C’è un modo per fermare queste tecnologie?
«È difficile, perché alla base ci sono aziende che cercano profitti. I sistemi di riconoscimento facciale hanno valore sul mercato: interessano agli aeroporti, alle forze dell’ordine, ai commercianti che vogliono sapere se chi entra nel loro negozio è stato in passato arrestato per furto. Inoltre c’è quella che io descrivo nel libro come “technical sweetness”, la dolcezza tecnologica: il desiderio degli esseri umani di capire fin dove possiamo arrivare. Chi è ottimista rispetto a queste tecnologie non ne vede le conseguenze negative che riguardano la privacy».

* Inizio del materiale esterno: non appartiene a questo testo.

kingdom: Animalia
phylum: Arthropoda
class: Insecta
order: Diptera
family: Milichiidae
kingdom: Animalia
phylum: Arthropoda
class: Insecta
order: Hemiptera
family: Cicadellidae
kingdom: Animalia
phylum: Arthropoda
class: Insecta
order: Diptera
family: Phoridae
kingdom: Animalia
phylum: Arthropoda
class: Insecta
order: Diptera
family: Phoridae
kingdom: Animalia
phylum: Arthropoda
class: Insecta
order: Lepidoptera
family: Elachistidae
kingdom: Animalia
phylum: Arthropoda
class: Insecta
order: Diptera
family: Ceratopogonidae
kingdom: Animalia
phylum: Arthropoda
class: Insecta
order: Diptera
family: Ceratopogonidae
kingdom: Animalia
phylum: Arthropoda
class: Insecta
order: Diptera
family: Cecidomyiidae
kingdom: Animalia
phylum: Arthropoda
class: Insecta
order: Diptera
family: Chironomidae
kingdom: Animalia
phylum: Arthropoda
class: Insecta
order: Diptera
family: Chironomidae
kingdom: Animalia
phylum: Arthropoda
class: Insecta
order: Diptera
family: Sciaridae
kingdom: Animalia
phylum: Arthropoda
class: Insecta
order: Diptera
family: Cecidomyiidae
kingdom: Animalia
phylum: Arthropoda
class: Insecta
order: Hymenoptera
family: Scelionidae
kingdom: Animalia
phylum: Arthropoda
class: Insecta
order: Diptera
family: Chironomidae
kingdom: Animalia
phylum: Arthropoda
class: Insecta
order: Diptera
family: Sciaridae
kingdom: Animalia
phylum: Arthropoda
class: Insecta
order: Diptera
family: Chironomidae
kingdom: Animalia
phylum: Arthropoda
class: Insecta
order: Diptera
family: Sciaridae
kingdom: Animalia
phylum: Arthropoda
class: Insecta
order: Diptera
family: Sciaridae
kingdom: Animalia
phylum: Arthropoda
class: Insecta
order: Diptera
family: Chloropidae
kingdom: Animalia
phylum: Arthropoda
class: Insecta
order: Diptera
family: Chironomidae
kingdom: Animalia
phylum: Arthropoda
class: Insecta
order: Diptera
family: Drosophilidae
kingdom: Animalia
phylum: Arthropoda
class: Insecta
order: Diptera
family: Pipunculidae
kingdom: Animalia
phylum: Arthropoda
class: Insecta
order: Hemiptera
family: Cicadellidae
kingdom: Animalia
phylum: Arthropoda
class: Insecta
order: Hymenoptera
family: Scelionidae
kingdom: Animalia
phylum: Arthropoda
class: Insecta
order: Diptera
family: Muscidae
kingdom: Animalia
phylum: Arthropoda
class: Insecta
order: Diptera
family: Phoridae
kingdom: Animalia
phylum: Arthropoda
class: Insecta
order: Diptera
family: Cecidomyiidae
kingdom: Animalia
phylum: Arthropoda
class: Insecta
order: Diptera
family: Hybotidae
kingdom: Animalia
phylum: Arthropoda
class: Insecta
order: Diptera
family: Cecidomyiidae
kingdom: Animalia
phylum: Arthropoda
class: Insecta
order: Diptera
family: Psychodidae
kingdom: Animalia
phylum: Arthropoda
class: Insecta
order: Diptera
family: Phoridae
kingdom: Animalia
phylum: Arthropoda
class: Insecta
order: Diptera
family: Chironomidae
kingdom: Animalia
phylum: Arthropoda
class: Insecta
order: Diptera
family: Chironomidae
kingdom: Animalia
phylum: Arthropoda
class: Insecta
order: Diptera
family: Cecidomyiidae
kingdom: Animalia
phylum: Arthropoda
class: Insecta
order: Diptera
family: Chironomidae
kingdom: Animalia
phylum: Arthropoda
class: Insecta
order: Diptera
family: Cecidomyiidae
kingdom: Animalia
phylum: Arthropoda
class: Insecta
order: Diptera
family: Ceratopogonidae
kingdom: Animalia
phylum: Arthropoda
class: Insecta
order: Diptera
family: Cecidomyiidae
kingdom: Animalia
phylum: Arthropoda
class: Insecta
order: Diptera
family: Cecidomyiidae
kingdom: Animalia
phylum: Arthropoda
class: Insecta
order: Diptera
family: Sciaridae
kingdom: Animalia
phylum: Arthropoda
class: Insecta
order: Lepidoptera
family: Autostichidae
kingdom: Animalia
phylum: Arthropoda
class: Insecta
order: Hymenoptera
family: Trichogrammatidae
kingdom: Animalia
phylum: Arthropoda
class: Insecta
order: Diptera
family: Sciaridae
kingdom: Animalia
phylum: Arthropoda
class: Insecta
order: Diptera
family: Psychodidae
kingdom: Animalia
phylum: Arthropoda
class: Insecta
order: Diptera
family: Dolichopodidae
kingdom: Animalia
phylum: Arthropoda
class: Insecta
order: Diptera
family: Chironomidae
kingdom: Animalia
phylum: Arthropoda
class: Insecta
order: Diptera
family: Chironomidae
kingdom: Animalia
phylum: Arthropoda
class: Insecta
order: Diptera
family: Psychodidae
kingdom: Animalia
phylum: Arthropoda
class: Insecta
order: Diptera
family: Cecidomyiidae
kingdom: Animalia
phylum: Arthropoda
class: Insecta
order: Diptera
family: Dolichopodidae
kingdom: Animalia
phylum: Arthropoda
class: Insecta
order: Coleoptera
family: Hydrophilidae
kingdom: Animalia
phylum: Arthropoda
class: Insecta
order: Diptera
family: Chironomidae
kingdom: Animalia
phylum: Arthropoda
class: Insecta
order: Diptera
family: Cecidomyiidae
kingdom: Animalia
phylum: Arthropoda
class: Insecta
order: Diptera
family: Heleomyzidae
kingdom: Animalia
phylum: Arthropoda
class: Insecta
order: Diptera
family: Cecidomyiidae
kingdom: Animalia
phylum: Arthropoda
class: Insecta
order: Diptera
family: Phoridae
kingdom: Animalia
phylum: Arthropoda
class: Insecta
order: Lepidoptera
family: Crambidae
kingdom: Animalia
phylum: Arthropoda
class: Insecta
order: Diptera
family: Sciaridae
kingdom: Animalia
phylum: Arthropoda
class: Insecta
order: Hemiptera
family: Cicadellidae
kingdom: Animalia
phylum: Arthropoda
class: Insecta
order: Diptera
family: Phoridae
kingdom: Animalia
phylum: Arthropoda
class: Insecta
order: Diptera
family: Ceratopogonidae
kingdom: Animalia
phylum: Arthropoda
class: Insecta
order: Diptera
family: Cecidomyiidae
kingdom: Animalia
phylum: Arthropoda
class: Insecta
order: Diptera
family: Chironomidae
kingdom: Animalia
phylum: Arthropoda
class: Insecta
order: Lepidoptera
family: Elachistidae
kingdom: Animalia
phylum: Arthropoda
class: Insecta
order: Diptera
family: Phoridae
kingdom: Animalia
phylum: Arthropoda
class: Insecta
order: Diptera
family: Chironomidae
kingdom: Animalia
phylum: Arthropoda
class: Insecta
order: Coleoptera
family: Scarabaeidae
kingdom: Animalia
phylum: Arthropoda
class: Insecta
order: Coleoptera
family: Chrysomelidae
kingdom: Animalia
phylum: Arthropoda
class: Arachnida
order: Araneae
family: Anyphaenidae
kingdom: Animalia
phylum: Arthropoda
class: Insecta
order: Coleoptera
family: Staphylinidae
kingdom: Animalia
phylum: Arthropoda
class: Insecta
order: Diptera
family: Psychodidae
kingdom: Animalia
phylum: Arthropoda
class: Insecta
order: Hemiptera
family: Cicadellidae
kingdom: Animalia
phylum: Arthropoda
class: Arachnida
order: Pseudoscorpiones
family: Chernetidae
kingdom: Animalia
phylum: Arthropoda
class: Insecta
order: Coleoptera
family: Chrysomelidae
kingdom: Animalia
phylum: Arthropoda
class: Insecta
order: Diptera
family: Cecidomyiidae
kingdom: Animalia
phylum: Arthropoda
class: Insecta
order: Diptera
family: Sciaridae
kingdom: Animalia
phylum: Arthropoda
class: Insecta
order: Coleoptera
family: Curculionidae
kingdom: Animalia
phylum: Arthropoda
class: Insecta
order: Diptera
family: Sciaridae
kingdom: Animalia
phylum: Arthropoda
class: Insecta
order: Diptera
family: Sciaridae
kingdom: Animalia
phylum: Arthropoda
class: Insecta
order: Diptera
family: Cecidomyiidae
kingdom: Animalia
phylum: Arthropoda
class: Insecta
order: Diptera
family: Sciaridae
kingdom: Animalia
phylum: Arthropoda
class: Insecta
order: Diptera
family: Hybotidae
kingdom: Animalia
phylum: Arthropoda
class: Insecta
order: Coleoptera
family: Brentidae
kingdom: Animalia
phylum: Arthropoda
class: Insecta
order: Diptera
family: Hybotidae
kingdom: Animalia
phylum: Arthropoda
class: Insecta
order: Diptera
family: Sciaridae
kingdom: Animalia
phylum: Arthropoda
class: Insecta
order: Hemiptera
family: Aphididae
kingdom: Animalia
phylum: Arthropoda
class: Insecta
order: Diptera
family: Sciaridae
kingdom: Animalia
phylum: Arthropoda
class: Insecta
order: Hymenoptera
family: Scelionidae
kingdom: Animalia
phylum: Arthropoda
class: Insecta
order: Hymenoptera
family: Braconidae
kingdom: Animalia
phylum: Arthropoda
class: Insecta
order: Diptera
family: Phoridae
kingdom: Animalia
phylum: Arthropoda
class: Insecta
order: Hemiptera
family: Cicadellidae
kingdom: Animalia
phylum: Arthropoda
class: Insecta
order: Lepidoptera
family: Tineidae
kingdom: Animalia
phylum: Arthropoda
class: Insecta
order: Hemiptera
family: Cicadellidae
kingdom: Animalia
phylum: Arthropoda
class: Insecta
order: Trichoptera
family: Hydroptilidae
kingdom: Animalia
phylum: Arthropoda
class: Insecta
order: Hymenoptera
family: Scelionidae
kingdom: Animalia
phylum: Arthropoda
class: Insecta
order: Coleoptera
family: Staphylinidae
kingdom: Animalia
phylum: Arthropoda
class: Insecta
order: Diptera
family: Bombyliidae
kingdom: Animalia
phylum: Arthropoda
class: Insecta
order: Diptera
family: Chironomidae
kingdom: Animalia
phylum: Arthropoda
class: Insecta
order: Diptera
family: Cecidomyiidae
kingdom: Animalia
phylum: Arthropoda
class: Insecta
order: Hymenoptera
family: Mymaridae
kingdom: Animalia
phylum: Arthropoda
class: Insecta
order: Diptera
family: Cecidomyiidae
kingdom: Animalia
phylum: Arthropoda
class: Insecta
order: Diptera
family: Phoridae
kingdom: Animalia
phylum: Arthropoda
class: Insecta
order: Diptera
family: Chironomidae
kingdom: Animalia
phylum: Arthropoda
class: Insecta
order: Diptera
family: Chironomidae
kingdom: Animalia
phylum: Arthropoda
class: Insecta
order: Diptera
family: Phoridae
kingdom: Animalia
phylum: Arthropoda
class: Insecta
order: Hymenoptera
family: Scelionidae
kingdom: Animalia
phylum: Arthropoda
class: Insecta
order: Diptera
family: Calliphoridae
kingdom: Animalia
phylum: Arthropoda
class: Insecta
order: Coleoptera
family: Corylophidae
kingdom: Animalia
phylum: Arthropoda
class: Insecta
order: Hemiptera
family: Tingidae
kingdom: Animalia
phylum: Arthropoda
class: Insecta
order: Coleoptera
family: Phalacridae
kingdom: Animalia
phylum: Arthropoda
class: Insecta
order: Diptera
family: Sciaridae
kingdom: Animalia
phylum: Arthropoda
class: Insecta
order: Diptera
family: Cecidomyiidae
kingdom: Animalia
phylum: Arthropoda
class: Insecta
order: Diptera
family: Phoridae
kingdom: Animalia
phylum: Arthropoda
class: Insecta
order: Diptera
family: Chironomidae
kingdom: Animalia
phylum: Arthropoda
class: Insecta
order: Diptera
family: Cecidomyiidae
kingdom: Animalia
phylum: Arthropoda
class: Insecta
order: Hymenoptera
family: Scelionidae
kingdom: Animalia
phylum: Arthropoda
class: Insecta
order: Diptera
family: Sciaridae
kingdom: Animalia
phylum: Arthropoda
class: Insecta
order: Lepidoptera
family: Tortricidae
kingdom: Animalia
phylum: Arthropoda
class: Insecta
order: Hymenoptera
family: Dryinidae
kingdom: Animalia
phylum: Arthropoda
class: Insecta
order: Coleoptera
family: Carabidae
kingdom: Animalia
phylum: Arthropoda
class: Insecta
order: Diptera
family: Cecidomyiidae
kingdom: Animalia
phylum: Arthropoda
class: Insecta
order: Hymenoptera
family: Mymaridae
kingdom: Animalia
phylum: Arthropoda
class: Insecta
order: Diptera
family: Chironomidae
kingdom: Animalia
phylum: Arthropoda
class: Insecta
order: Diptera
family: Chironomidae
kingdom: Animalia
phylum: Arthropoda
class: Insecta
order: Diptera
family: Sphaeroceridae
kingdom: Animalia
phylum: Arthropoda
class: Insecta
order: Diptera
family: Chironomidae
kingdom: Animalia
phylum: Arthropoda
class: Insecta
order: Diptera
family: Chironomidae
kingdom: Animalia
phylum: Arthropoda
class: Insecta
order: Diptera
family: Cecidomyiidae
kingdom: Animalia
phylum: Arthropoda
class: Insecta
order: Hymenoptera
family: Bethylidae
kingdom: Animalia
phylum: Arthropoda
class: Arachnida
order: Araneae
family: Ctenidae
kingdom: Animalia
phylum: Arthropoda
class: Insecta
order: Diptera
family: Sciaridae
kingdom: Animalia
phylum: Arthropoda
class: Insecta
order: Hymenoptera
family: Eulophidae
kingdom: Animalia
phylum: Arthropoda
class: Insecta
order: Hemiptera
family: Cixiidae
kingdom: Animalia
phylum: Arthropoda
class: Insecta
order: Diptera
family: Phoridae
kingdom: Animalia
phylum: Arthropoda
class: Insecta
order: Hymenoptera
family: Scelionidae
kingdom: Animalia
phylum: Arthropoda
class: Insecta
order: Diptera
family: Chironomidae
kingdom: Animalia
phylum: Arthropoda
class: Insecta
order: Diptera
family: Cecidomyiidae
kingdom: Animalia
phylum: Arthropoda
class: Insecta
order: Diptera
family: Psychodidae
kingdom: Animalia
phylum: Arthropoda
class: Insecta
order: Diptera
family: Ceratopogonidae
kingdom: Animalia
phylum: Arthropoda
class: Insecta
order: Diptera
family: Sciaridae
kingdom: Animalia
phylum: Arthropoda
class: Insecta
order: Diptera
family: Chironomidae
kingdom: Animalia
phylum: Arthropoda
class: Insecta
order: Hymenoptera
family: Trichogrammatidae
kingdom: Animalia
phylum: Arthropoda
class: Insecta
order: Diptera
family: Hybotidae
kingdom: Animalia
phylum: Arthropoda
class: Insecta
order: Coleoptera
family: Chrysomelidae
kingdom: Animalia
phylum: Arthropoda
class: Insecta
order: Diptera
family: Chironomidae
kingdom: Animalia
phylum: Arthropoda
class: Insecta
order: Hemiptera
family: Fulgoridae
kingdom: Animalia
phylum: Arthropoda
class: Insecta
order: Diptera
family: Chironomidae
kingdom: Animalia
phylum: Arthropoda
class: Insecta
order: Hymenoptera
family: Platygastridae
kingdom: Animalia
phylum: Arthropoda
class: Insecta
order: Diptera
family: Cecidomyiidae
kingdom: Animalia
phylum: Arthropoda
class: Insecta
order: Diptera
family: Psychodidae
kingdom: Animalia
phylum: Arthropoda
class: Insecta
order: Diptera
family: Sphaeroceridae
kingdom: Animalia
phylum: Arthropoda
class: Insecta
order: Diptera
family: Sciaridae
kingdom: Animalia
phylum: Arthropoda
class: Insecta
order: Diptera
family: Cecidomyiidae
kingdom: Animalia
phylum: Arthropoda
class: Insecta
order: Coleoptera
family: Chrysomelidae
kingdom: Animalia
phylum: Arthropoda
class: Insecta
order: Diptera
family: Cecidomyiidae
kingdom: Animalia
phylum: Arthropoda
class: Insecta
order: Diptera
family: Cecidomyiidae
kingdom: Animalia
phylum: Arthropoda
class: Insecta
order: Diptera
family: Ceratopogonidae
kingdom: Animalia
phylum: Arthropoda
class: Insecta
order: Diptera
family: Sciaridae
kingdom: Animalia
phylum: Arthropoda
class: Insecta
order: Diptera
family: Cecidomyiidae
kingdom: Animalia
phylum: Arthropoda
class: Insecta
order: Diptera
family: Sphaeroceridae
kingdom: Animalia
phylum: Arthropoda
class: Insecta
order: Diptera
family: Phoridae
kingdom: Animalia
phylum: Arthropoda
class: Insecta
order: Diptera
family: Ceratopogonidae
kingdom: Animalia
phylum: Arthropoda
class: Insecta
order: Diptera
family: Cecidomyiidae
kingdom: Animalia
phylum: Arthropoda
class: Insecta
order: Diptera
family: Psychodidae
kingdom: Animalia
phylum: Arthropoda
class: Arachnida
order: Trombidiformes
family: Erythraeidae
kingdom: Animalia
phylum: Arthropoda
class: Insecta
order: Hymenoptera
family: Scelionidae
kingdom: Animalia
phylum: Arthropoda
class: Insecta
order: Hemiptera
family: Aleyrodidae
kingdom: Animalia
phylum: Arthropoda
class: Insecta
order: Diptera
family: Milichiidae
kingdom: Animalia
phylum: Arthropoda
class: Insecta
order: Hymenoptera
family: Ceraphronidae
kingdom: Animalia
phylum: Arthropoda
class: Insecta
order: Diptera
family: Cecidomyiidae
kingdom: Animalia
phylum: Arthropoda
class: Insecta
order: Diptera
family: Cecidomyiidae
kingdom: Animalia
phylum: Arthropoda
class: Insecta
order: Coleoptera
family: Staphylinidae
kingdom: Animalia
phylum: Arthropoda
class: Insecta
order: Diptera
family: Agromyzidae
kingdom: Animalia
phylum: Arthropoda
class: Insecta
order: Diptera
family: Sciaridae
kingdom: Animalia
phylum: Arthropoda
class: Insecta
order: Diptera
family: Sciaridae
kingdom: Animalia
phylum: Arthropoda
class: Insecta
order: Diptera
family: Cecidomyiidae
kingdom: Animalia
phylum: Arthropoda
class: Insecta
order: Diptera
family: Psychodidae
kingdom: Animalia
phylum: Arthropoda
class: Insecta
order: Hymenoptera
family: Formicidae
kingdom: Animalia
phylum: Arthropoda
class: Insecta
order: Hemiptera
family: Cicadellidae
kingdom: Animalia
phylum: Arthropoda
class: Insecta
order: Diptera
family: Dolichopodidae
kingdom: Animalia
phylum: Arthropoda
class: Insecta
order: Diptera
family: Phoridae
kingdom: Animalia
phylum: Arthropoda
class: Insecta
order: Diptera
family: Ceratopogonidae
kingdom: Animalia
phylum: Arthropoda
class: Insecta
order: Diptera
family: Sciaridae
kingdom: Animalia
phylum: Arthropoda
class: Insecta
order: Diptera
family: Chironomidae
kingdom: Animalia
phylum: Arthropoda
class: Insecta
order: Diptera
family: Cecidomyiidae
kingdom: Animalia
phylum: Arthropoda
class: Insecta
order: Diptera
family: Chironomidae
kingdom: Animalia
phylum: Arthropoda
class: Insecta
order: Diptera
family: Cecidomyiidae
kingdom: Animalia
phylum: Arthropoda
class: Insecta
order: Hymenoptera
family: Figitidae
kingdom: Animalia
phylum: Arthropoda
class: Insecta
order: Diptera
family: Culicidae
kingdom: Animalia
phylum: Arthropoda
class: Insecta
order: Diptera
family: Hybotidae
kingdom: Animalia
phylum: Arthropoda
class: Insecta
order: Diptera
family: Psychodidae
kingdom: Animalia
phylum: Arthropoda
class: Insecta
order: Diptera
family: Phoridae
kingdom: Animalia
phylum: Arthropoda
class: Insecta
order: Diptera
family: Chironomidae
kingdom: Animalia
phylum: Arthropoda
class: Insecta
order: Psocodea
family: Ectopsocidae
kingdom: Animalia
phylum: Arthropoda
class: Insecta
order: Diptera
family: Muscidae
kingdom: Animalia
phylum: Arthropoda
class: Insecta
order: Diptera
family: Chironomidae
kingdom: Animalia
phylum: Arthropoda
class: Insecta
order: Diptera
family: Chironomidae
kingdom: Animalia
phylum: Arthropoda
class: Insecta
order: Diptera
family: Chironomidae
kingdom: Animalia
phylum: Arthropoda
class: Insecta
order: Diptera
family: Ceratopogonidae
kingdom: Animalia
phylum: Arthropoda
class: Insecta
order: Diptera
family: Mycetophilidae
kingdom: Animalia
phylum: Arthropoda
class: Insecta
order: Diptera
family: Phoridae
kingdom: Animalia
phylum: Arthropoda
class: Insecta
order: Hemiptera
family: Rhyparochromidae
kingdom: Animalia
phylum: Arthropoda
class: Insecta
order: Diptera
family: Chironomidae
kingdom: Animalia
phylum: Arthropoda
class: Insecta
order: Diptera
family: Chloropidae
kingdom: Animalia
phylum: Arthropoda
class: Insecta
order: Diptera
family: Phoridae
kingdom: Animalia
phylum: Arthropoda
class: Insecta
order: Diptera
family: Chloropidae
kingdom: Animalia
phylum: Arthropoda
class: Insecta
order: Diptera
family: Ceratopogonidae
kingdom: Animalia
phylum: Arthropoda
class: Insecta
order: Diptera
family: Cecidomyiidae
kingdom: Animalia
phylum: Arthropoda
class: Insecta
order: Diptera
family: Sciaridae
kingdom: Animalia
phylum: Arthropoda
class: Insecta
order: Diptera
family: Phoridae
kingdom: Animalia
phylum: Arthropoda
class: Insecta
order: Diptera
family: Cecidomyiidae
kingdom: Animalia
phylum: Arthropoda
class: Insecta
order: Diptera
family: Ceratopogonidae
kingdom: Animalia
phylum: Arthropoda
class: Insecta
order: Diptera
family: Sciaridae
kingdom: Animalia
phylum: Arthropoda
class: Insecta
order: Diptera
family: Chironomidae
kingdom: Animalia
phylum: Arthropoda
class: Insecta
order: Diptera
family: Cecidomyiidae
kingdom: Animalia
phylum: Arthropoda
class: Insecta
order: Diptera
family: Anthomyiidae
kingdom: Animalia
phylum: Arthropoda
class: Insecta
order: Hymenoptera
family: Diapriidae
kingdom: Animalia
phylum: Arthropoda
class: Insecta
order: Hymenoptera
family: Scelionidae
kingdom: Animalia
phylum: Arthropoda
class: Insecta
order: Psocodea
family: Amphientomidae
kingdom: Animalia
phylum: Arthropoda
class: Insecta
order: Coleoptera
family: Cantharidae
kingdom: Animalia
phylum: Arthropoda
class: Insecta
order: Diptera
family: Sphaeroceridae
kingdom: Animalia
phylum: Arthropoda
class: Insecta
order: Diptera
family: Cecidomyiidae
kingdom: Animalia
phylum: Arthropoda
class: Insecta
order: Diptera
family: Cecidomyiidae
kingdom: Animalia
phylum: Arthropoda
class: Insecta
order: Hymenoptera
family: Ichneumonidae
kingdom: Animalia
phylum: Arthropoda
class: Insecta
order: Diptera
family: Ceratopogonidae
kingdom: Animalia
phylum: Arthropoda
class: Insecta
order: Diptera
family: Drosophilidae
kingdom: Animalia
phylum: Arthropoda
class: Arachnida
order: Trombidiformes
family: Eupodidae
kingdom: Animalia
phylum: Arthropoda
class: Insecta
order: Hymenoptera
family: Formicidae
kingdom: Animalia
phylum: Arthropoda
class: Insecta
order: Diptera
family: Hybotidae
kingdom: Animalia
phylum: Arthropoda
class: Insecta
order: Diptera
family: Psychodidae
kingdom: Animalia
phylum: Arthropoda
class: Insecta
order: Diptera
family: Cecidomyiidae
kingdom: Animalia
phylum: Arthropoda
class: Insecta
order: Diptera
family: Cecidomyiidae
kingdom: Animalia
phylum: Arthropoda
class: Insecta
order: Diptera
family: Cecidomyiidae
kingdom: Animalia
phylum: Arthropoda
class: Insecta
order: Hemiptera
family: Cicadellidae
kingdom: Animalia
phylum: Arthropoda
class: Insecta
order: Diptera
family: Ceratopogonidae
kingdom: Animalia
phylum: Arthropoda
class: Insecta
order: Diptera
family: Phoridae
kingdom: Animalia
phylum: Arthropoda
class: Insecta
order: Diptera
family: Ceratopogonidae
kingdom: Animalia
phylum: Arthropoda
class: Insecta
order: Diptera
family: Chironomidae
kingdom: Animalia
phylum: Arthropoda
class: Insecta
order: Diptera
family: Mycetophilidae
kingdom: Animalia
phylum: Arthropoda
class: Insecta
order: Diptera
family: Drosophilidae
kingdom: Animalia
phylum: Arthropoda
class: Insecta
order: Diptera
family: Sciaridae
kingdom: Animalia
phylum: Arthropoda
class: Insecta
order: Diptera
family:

Perché Facebook e Google, che pure dispongono di queste tecnologie, non le usano?
«L’ex ceo di Google, Eric Schmidt, sebbene riconoscesse i vantaggi, disse che i rischi erano troppi: per esempio, che finissero in mano a un dittatore che, così, avrebbe potuto controllare la popolazione. Mentre Facebook era già stata sotto processo per temi legati all’utilizzo dei dati senza consenso e ha temuto ulteriori scandali, anche se il loro attuale chief technology officer parla di introdurre il riconoscimento facciale negli occhiali per la realtà aumentata. Le grandi aziende sono sotto osservazione ed è per questo che una compagnia molto più piccola come Clearview AI si è fatta strada. La stessa cosa è successa con l’Intelligenza artificiale generativa, basti pensare a OpenAI».
Le leggi, come quella europea sull’Intelligenza artificiale, sono utili per regolamentare queste tecnologie?
«Sì. Negli Usa, per esempio, abbiamo preso molto dal Gdpr europeo sulla protezione dei dati, come il diritto a essere dimenticati. Credo che l’Europa svolga un ruolo importante nel creare una serie di regole che poi vengono seguite dalle compagnie tecnologiche in tutto il mondo. Clearview AI oggi può essere usata solo dalle forze dell’ordine, ma ci sono altre compagnie con database più piccoli di immagini prese solo dai siti di news che possono essere utilizzate da tutti».